### Görev 1
Metne göre şu soruları yanıtlayın:
(a) İlk paragrafta sözü edilen kişi ne olmak istiyordu?
(b) İlk paragrafa göre bu kişinin yaşamına yön veren esas ilke neydi?
(c) İkinci paragrafa göre Mazlum politikayı nasıl ele alıyordu?
### Görev 2
Metinde "Sürekli önderlik için" sözleriyle başlayıp "yaşam duruşunu sergiliyordu." sözleriyle biten bölümü aynen tekrarlayın.

==== Gösterilen metin ====

Sürekli önderlik için katıldığını söylerdi. Gerilla olmak istiyordu. Ancak daha fazla önderliğe katılmıştı. O aynı Mazlum Doğan gibi “Apo’ya” katılmıştı. Ve bu onun yaşamına yön veren esas ilkeydi.

Mazlum bu katılımına denk olarak küçük hiçbir şeyle uğraşmamıştır. Hep ideolojik duruşu olmuştur. Politikayı ideolojik yaklaşımlarında koparmadan ele alıyordu. Bunun için yaşamı bütünsel ele alıyordu. Komple ele alıyordu. Bu ise onu sürekli güçlü yoğunlaşmaya götürüyordu. Bunun içinde enerjisi boşa gitmeyen, sürekli dolu geçen bir yaşam duruşunu sergiliyordu.

==== İncelenecek veriler ====

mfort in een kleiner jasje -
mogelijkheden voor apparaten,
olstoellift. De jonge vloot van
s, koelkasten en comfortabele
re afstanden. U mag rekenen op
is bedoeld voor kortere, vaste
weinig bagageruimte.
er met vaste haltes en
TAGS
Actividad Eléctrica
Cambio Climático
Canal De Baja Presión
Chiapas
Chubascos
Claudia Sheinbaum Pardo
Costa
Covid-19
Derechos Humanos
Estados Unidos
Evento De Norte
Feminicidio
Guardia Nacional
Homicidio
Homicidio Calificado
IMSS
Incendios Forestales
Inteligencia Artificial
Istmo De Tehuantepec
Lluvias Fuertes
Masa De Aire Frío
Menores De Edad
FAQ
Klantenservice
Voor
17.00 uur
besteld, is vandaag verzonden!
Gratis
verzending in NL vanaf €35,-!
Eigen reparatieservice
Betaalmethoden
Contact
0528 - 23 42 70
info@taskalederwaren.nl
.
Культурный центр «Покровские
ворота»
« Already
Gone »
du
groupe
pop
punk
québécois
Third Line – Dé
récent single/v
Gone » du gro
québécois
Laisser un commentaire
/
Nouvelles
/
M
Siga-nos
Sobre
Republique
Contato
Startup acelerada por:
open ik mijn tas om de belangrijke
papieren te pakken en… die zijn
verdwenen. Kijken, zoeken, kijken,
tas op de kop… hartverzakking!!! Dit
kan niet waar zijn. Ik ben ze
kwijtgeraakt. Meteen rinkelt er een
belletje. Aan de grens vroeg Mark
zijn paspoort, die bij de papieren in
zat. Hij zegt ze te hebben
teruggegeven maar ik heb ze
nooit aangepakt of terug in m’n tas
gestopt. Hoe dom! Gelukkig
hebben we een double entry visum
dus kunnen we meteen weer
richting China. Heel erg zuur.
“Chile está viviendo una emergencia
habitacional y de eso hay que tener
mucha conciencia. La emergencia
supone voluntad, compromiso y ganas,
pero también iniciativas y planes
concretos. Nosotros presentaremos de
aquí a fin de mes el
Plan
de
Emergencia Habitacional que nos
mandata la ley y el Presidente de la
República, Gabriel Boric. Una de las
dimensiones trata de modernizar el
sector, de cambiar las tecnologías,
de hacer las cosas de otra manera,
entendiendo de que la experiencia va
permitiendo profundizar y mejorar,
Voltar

====

### Görev yanıtı 1
(a) Gerilla olmak istiyordu.
(b) "Apo'ya" katılmış olmaktı.
(c) İdeolojik yaklaşımlarından koparmadan ele alıyordu.

### Görev yanıtı 2
Sürekli önderlik için katıldığını söylerdi. Gerilla olmak istiyordu. Ancak daha fazla önderliğe katılmıştı. O aynı Mazlum Doğan gibi “Apo’ya” katılmıştı. Ve bu onun yaşamına yön veren esas ilkeydi.

Mazlum bu katılımına denk olarak küçük hiçbir şeyle uğraşmamıştır. Hep ideolojik duruşu olmuştur. Politikayı ideolojik yaklaşımlarında koparmadan ele alıyordu. Bunun için yaşamı bütünsel ele alıyordu. Komple ele alıyordu. Bu ise onu sürekli güçlü yoğunlaşmaya götürüyordu. Bunun içinde enerjisi boşa gitmeyen, sürekli dolu geçen bir yaşam duruşunu sergiliyordu.